Required action:
Give back the data exactly, with no images.
BEGIN Data block
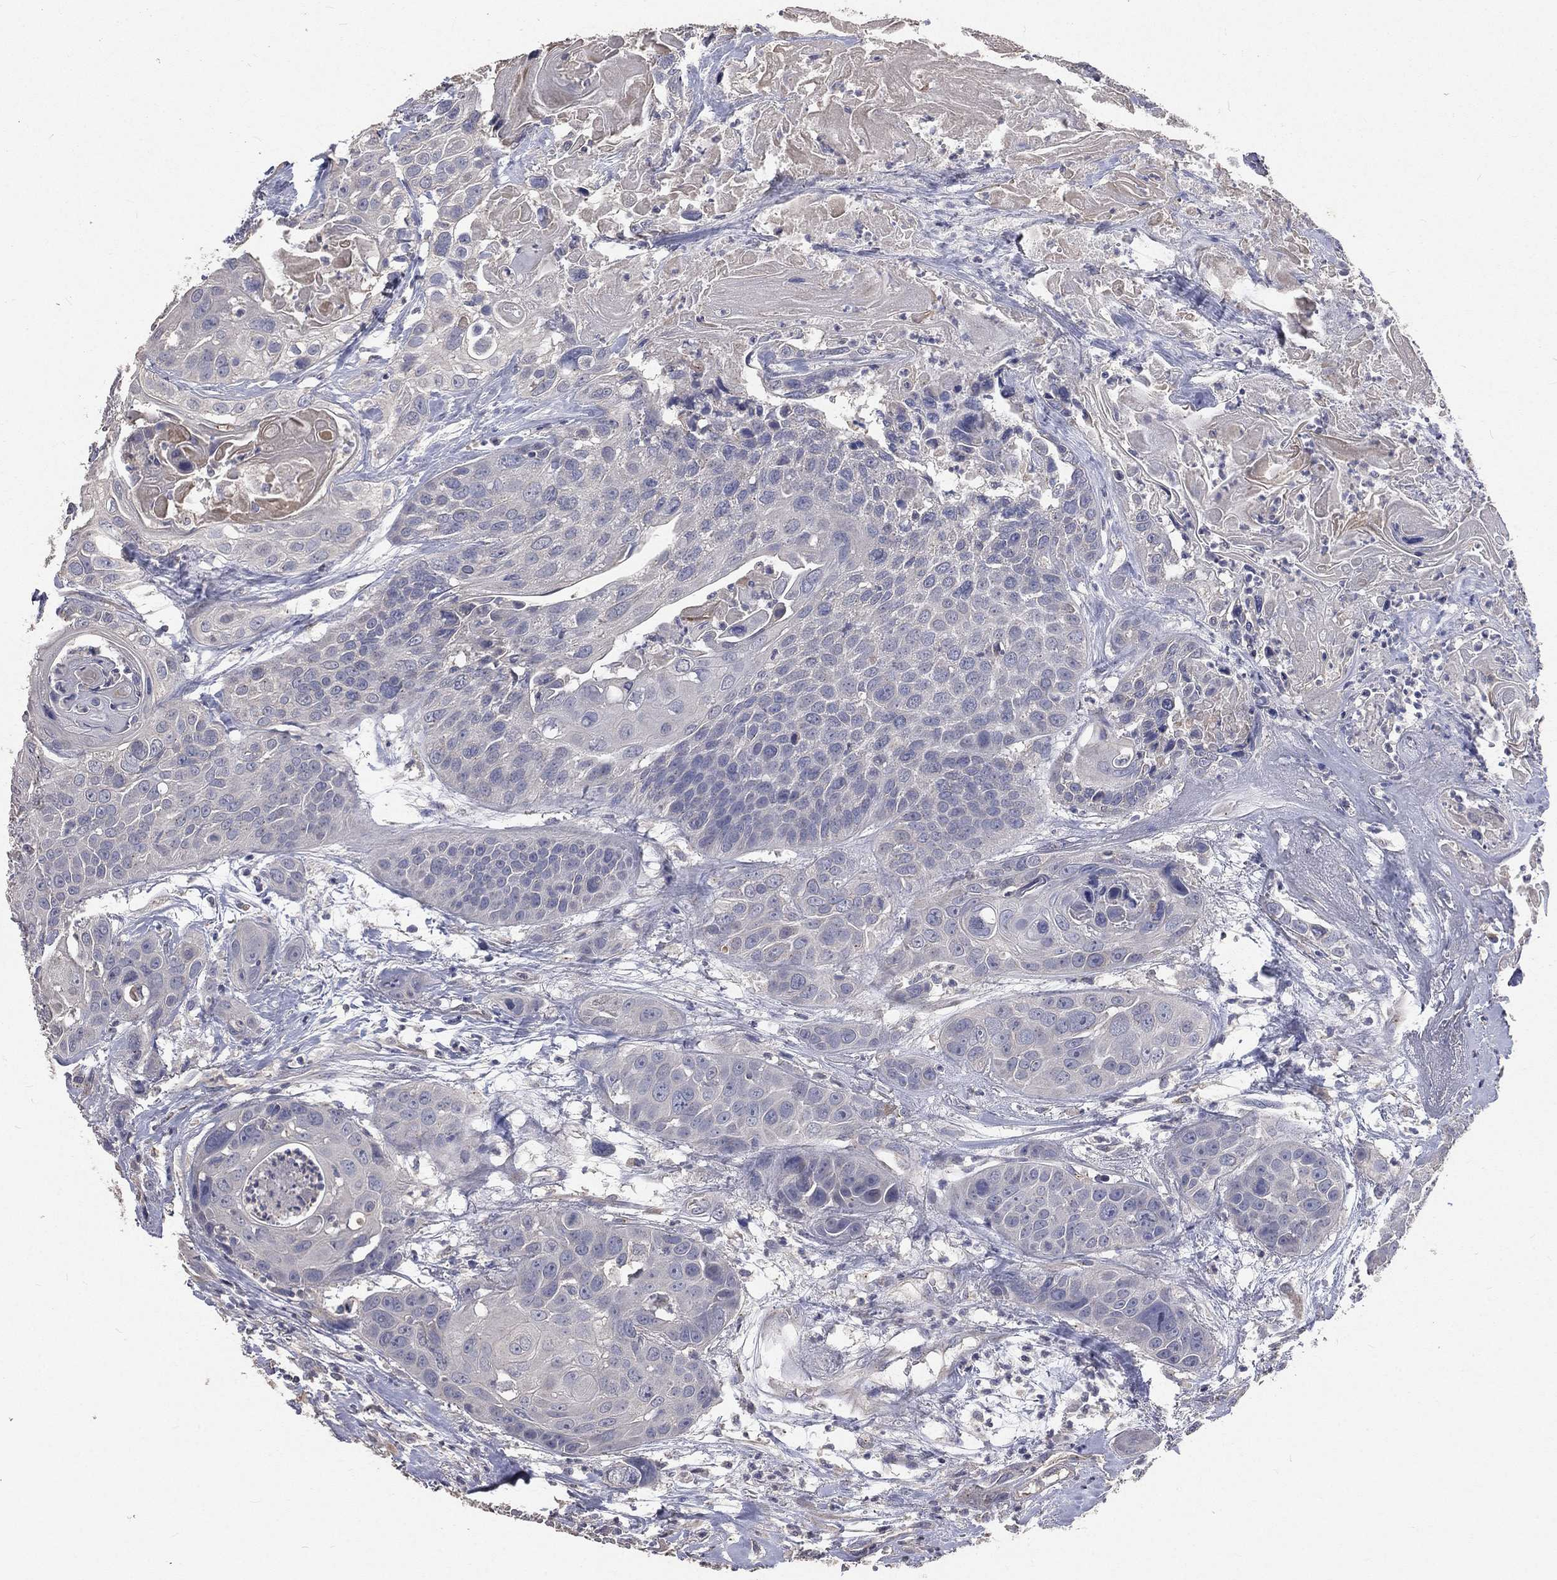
{"staining": {"intensity": "negative", "quantity": "none", "location": "none"}, "tissue": "head and neck cancer", "cell_type": "Tumor cells", "image_type": "cancer", "snomed": [{"axis": "morphology", "description": "Squamous cell carcinoma, NOS"}, {"axis": "topography", "description": "Oral tissue"}, {"axis": "topography", "description": "Head-Neck"}], "caption": "Immunohistochemistry (IHC) micrograph of squamous cell carcinoma (head and neck) stained for a protein (brown), which displays no staining in tumor cells.", "gene": "CROCC", "patient": {"sex": "male", "age": 56}}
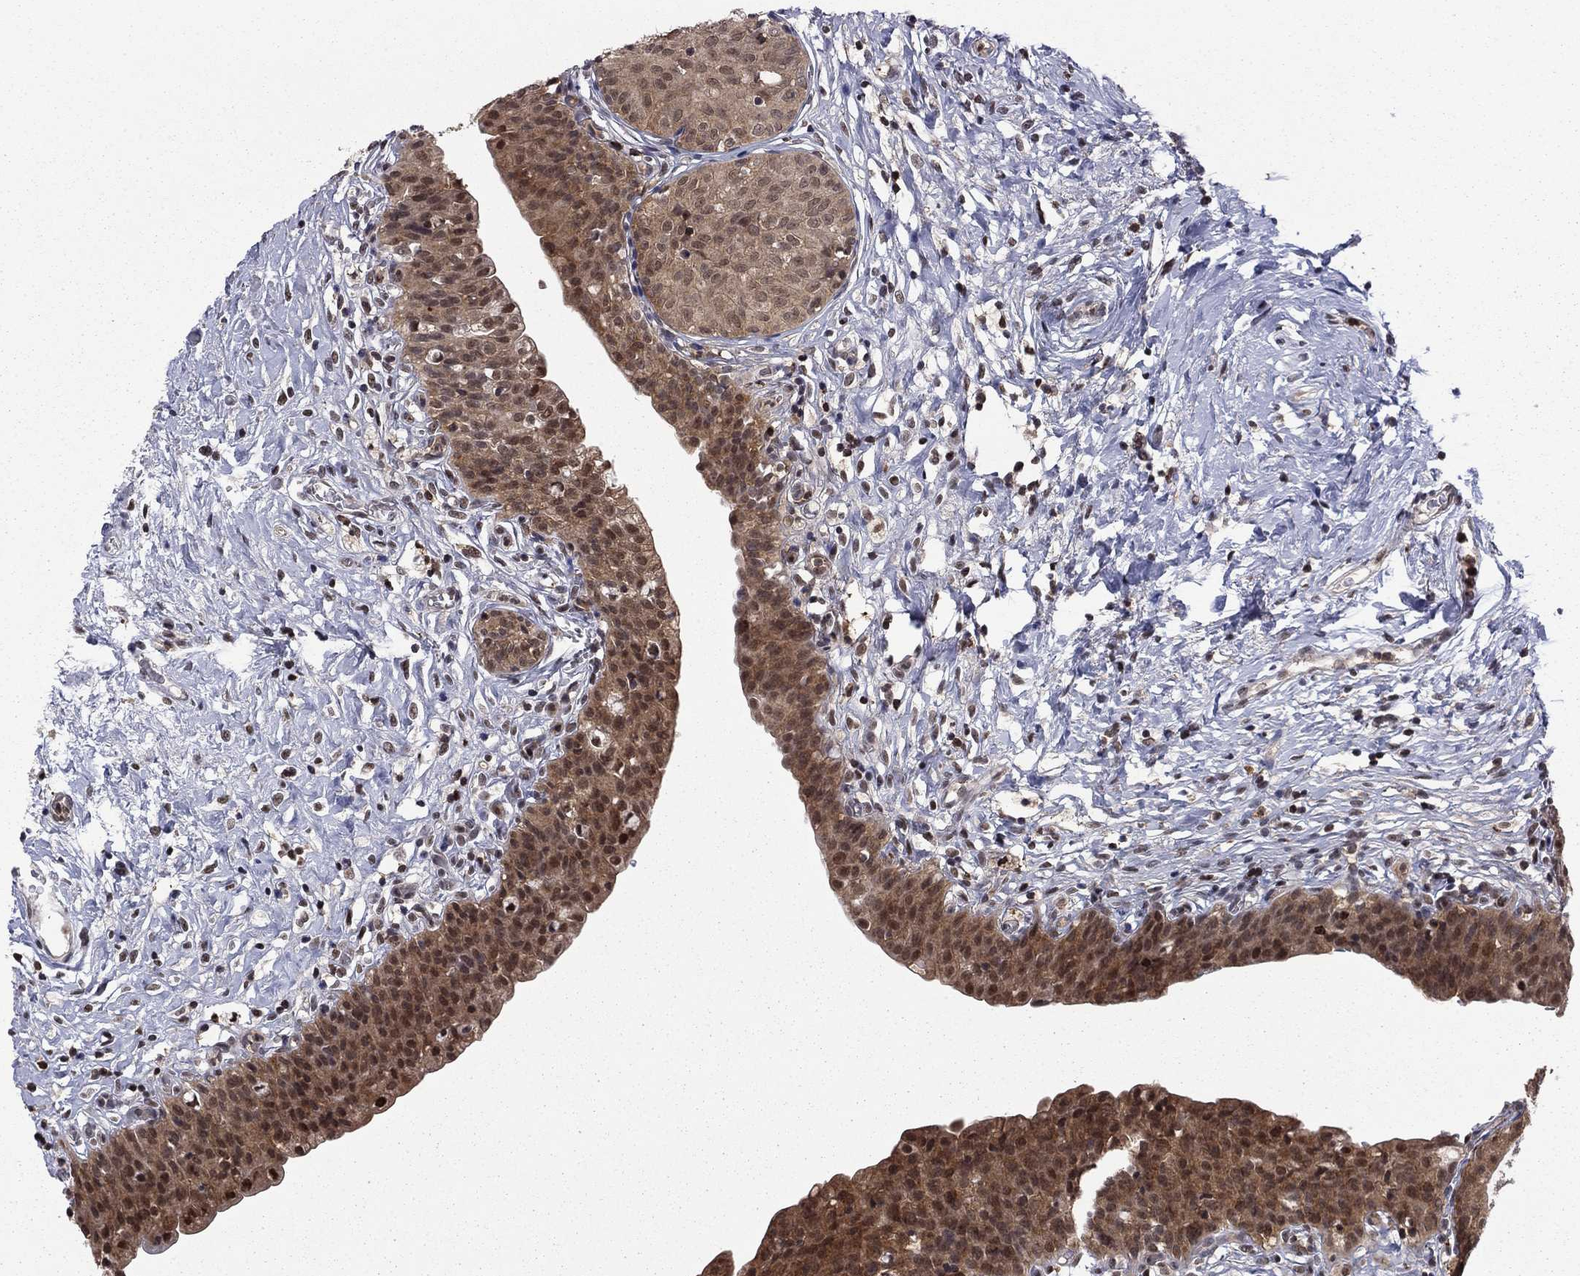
{"staining": {"intensity": "moderate", "quantity": ">75%", "location": "nuclear"}, "tissue": "urinary bladder", "cell_type": "Urothelial cells", "image_type": "normal", "snomed": [{"axis": "morphology", "description": "Normal tissue, NOS"}, {"axis": "topography", "description": "Urinary bladder"}], "caption": "High-power microscopy captured an immunohistochemistry photomicrograph of unremarkable urinary bladder, revealing moderate nuclear staining in approximately >75% of urothelial cells. The staining is performed using DAB (3,3'-diaminobenzidine) brown chromogen to label protein expression. The nuclei are counter-stained blue using hematoxylin.", "gene": "PSMD2", "patient": {"sex": "male", "age": 76}}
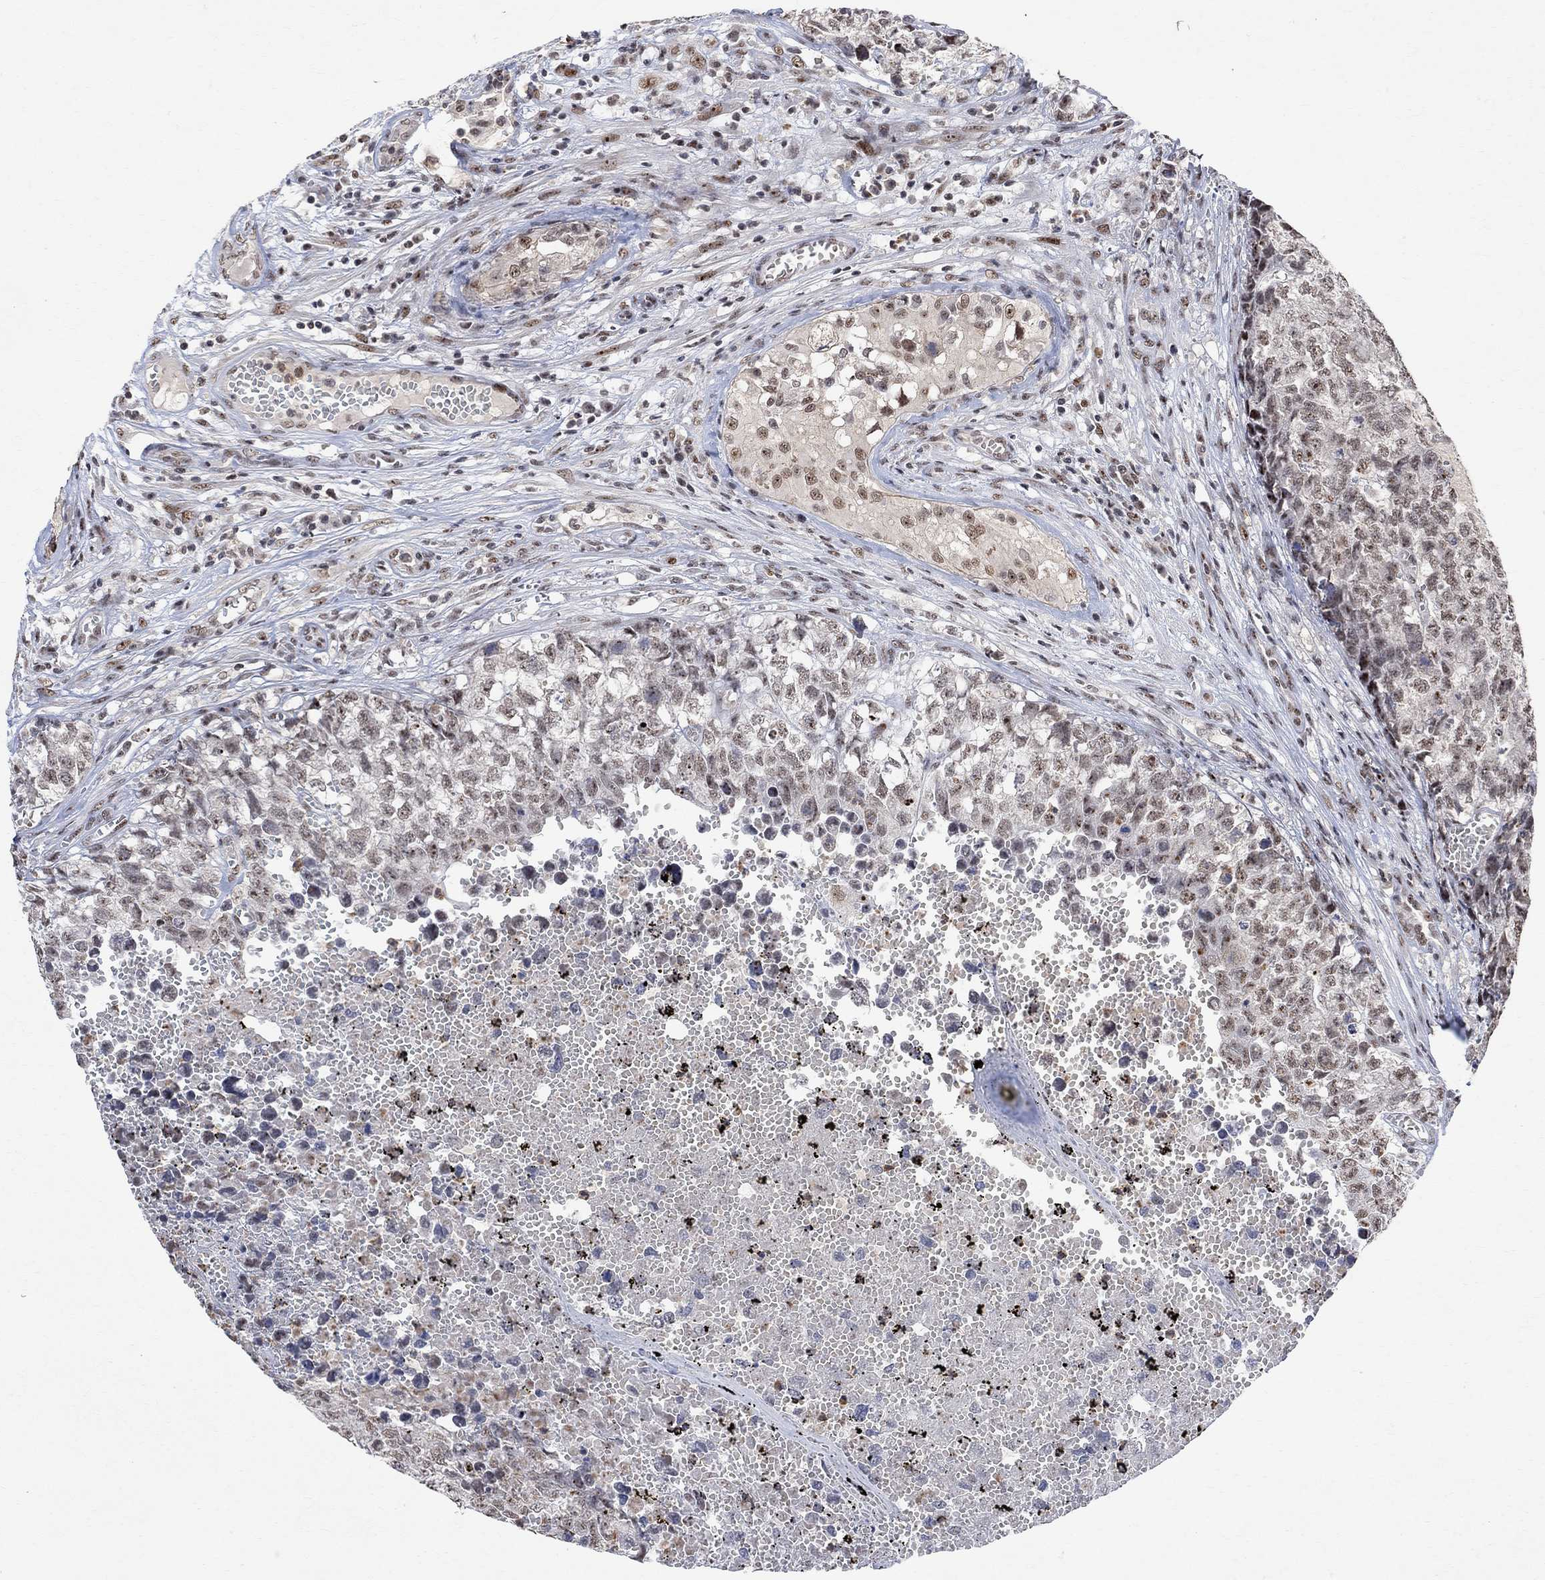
{"staining": {"intensity": "weak", "quantity": "<25%", "location": "nuclear"}, "tissue": "testis cancer", "cell_type": "Tumor cells", "image_type": "cancer", "snomed": [{"axis": "morphology", "description": "Seminoma, NOS"}, {"axis": "morphology", "description": "Carcinoma, Embryonal, NOS"}, {"axis": "topography", "description": "Testis"}], "caption": "Immunohistochemistry micrograph of neoplastic tissue: human testis embryonal carcinoma stained with DAB (3,3'-diaminobenzidine) exhibits no significant protein positivity in tumor cells.", "gene": "E4F1", "patient": {"sex": "male", "age": 22}}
END Data block
Response for this exercise:
{"staining": {"intensity": "negative", "quantity": "none", "location": "none"}, "tissue": "head and neck cancer", "cell_type": "Tumor cells", "image_type": "cancer", "snomed": [{"axis": "morphology", "description": "Squamous cell carcinoma, NOS"}, {"axis": "topography", "description": "Oral tissue"}, {"axis": "topography", "description": "Head-Neck"}], "caption": "Immunohistochemistry (IHC) micrograph of squamous cell carcinoma (head and neck) stained for a protein (brown), which displays no staining in tumor cells.", "gene": "CROCC", "patient": {"sex": "male", "age": 56}}
{"staining": {"intensity": "moderate", "quantity": ">75%", "location": "nuclear"}, "tissue": "urinary bladder", "cell_type": "Urothelial cells", "image_type": "normal", "snomed": [{"axis": "morphology", "description": "Normal tissue, NOS"}, {"axis": "topography", "description": "Urinary bladder"}], "caption": "High-power microscopy captured an immunohistochemistry photomicrograph of unremarkable urinary bladder, revealing moderate nuclear staining in approximately >75% of urothelial cells. The staining is performed using DAB (3,3'-diaminobenzidine) brown chromogen to label protein expression. The nuclei are counter-stained blue using hematoxylin.", "gene": "PSMD2", "patient": {"sex": "male", "age": 76}}
{"staining": {"intensity": "weak", "quantity": "<25%", "location": "nuclear"}, "tissue": "testis cancer", "cell_type": "Tumor cells", "image_type": "cancer", "snomed": [{"axis": "morphology", "description": "Seminoma, NOS"}, {"axis": "morphology", "description": "Carcinoma, Embryonal, NOS"}, {"axis": "topography", "description": "Testis"}], "caption": "Immunohistochemistry micrograph of neoplastic tissue: human testis embryonal carcinoma stained with DAB (3,3'-diaminobenzidine) exhibits no significant protein positivity in tumor cells.", "gene": "E4F1", "patient": {"sex": "male", "age": 22}}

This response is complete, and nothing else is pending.